(NEW YORK) — While Senate negotiators struggle for a deal on mandatory background checks at gun shows, the latest ABC News/Washington Post poll finds vast public support for the measure, as well as for a committee-approved step to make illegal gun sales a federal crime.
A smaller majority — 57 percent — also continues to favor banning assault weapons, a measure said to be less likely to prevail in Congress. Support has declined slightly for a fourth proposal: the National Rifle Association’s suggestion to place armed guards in public schools.
With a hearing by the Senate Judiciary Committee scheduled for Tuesday, the poll, produced for ABC by Langer Research Associates, also shows a sharp political divide on gun control: Americans split evenly, 42-41 percent, on whom they trust more to handle the issue, President Obama, who’s been pushing such measures, or the Republicans in Congress, many of whom have been resisting them.
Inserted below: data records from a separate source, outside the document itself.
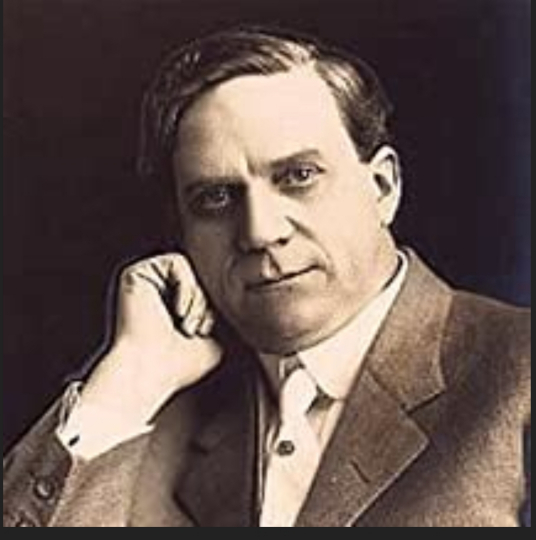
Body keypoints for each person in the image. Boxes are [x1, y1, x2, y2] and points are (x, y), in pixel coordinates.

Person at [3, 27, 531, 527]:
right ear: (182, 233)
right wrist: (130, 379)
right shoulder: (148, 424)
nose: (259, 231)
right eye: (216, 198)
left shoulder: (518, 374)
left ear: (383, 188)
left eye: (299, 176)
That result reflects the crosscurrents in attitudes on gun control. On one hand the public supports “stricter gun control laws in this country” in general by a fairly narrow 52 to 45 percent, essentially unchanged recently and down from its levels in most of the previous two decades. But support is higher on some specifics; a nearly unanimous 91 percent favor mandatory background checks on gun show sales, and 82 percent support making illegal gun sales a federal crime. Notably, even among opponents of stricter gun control in general, 85 and 73 percent, respectively, support these measures.
The Judiciary Committee last week approved a bill making gun trafficking a federal offense. It’s also looking at background checks, limits on assault weapons and high-capacity magazines and aid for more safety equipment in schools. All come in response to the shootings that killed 26 at a schoolhouse in Newtown, Conn., in December.
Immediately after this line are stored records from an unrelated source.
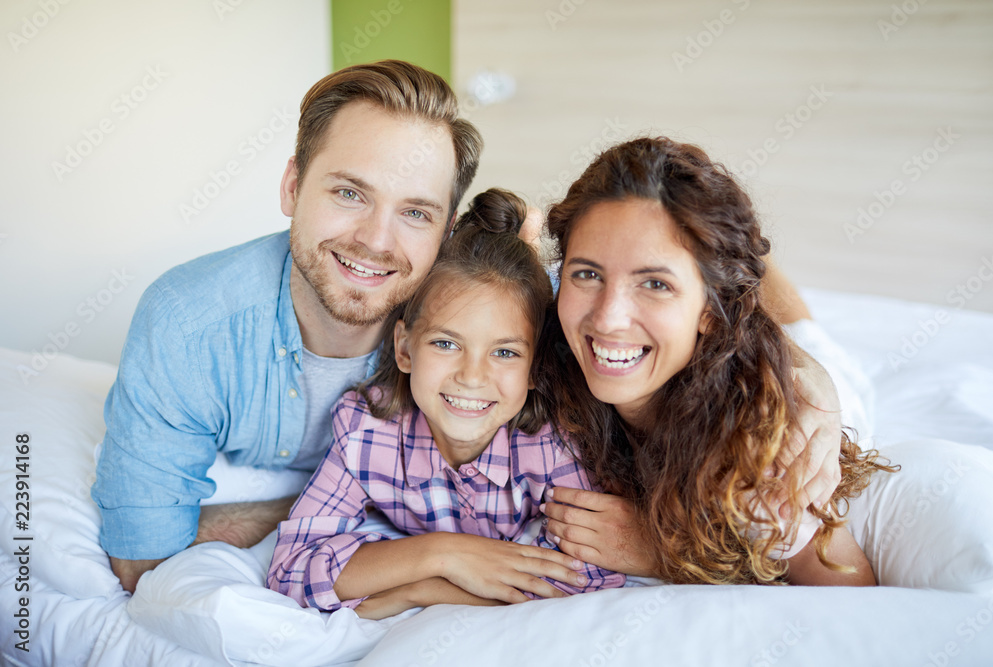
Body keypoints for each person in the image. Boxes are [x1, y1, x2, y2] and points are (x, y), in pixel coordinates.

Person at [90, 60, 484, 593]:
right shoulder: (187, 323)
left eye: (416, 213)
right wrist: (316, 505)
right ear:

Support for banning assault weapons is almost identical to its level in January, albeit, like views on gun control in general, down from support in the past, which peaked at or near 80 percent in the 1990s. Placing an armed guard in every public school, supported by 55 percent in January, slipped to 50 percent now. Critics have focused on the cost, among other issues; support is down most sharply among Republicans, men and people in gun-owning households.